No one could look upon that fragile form and thin face, with its fair, transparent pallor, and large, mournful eyes, and not know her heart was breaking.

What kept her life power going?

Something that was not the love of her child, or of her poor, old mother! Something that occasionally varied that look of hopeless, incurable sorrow, with a wild and startled expression of extreme terror, suggestive of insanity. Some people thought it was insanity, but they were mistaken; her reason was sound, though her heart was broken.
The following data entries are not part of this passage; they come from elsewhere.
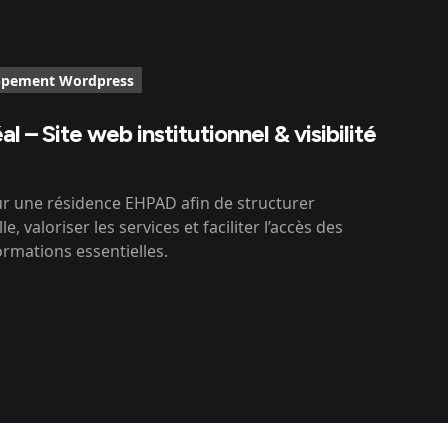
ppement Wordpress
 – Site web institutionnel & visibilité
ur une résidence EHPAD afin de structurer
e, valoriser les services et faciliter l’accès des
ormations essentielles.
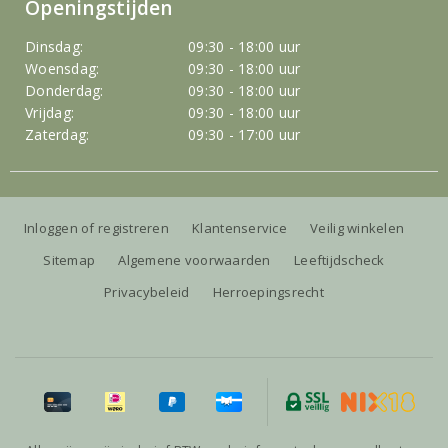
Openingstijden
Dinsdag:
09:30 - 18:00 uur
Woensdag:
09:30 - 18:00 uur
Donderdag:
09:30 - 18:00 uur
Vrijdag:
09:30 - 18:00 uur
Zaterdag:
09:30 - 17:00 uur
Inloggen of registreren
Klantenservice
Veilig winkelen
Sitemap
Algemene voorwaarden
Leeftijdscheck
Privacybeleid
Herroepingsrecht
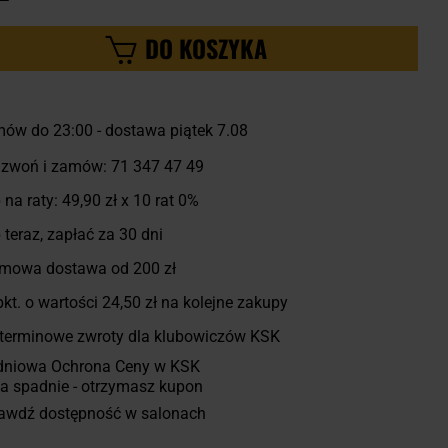
DO KOSZYKA
ów do 23:00 - dostawa piątek 7.08
zwoń i zamów:
71 347 47 49
 na raty:
49,90 zł
x 10 rat 0%
 teraz, zapłać za 30 dni
mowa dostawa od 200 zł
kt. o wartości
24,50 zł
na kolejne zakupy
terminowe zwroty dla klubowiczów KSK
dniowa Ochrona Ceny w KSK
a spadnie - otrzymasz kupon
awdź dostępność w salonach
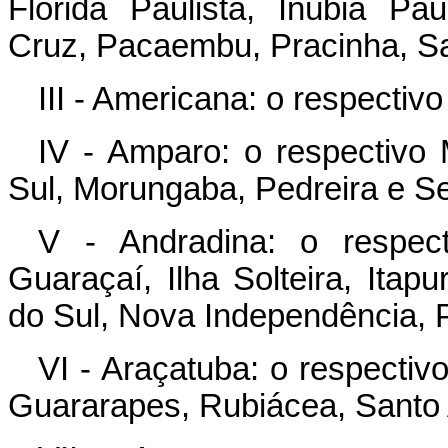
Flórida Paulista, Inúbia Pau
Cruz, Pacaembu, Pracinha, S
III - Americana: o respecti
IV - Amparo: o respectivo
Sul, Morungaba, Pedreira e S
V - Andradina: o respect
Guaraçaí, Ilha Solteira, Itapu
do Sul, Nova Independência, 
VI - Araçatuba: o respectiv
Guararapes, Rubiácea, Santo 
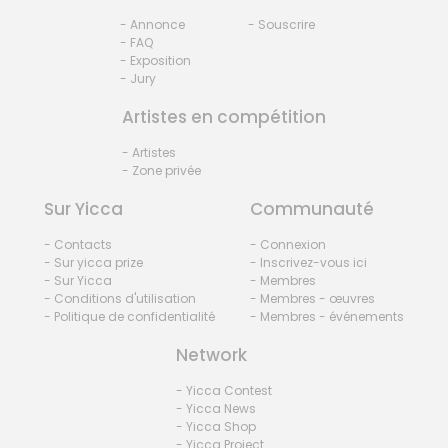
- Annonce
- Souscrire
- FAQ
- Exposition
- Jury
Artistes en compétition
- Artistes
- Zone privée
Sur Yicca
Communauté
- Contacts
- Connexion
- Sur yicca prize
- Inscrivez-vous ici
- Sur Yicca
- Membres
- Conditions d'utilisation
- Membres - œuvres
- Politique de confidentialité
- Membres - événements
Network
- Yicca Contest
- Yicca News
- Yicca Shop
- Yicca Project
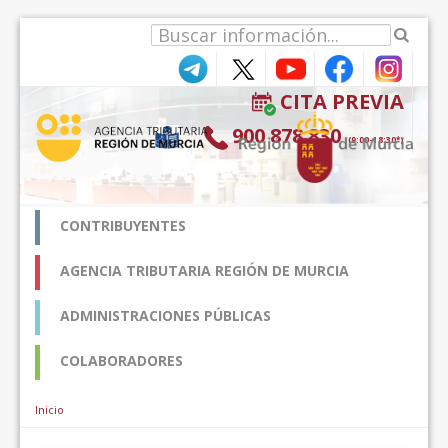
Ugrás a tartalomhoz
CITA PREVIA
900 878 830
(9:00-18:30*)
CONTRIBUYENTES
AGENCIA TRIBUTARIA REGIÓN DE MURCIA
ADMINISTRACIONES PÚBLICAS
COLABORADORES
Inicio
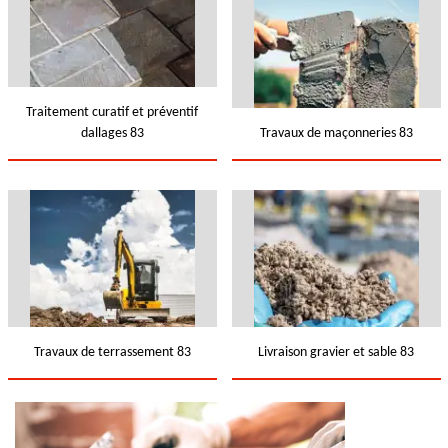
Traitement curatif et préventif
dallages 83
Travaux de maçonneries 83
Travaux de terrassement 83
Livraison gravier et sable 83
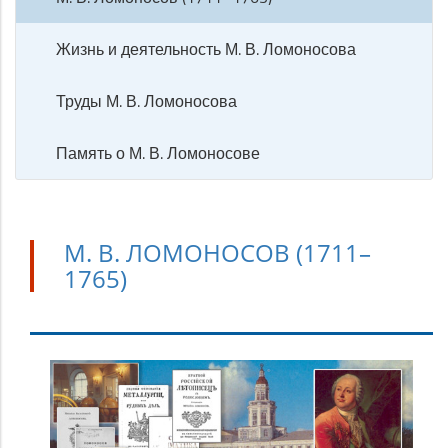
Жизнь и деятельность М. В. Ломоносова
Труды М. В. Ломоносова
Память о М. В. Ломоносове
М. В. ЛОМОНОСОВ (1711–
1765)
М.
В.
Ломоносов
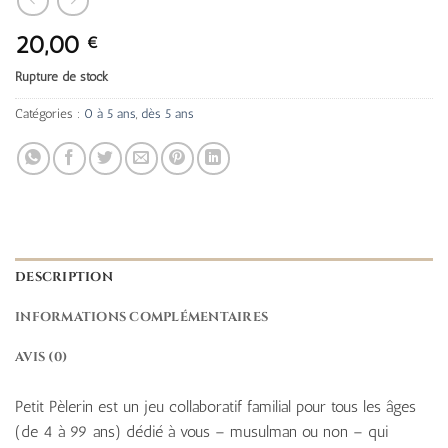
20,00
€
Rupture de stock
Catégories :
0 à 5 ans
,
dès 5 ans
DESCRIPTION
INFORMATIONS COMPLÉMENTAIRES
AVIS (0)
Petit Pèlerin est un jeu collaboratif familial pour tous les âges
(de 4 à 99 ans) dédié à vous – musulman ou non – qui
Fannie kept a little thread and needle shop; she owed the little shop to the benevolence of Mrs. Waring; for, to the honor of that poor lady be it spoken, even in the midst of her own awful sorrow, she had remembered and succored her humble sister in adversity. Fannie's little shop thrived moderately, and afforded herself and child a decent living, and the means of alleviating some of the miseries and adding to the few comforts of her poor mother.

Early every Saturday evening Fannie would close her little shop and take her child and walk out to Phædra's cabin, to remain until Monday morning. And these seasons, spent in reading the Scriptures, in prayer, and in mutual consolations, were the least unhappy in these poor women's lives.

Phædra's decrepitude confined her closely at home.

But the brothers and sisters of her church did not leave her alone in her sorrow. They came frequently, they ministered to all her necessities, material and spiritual, as far as she had need, and they had power. They held a weekly prayer-meeting at her house.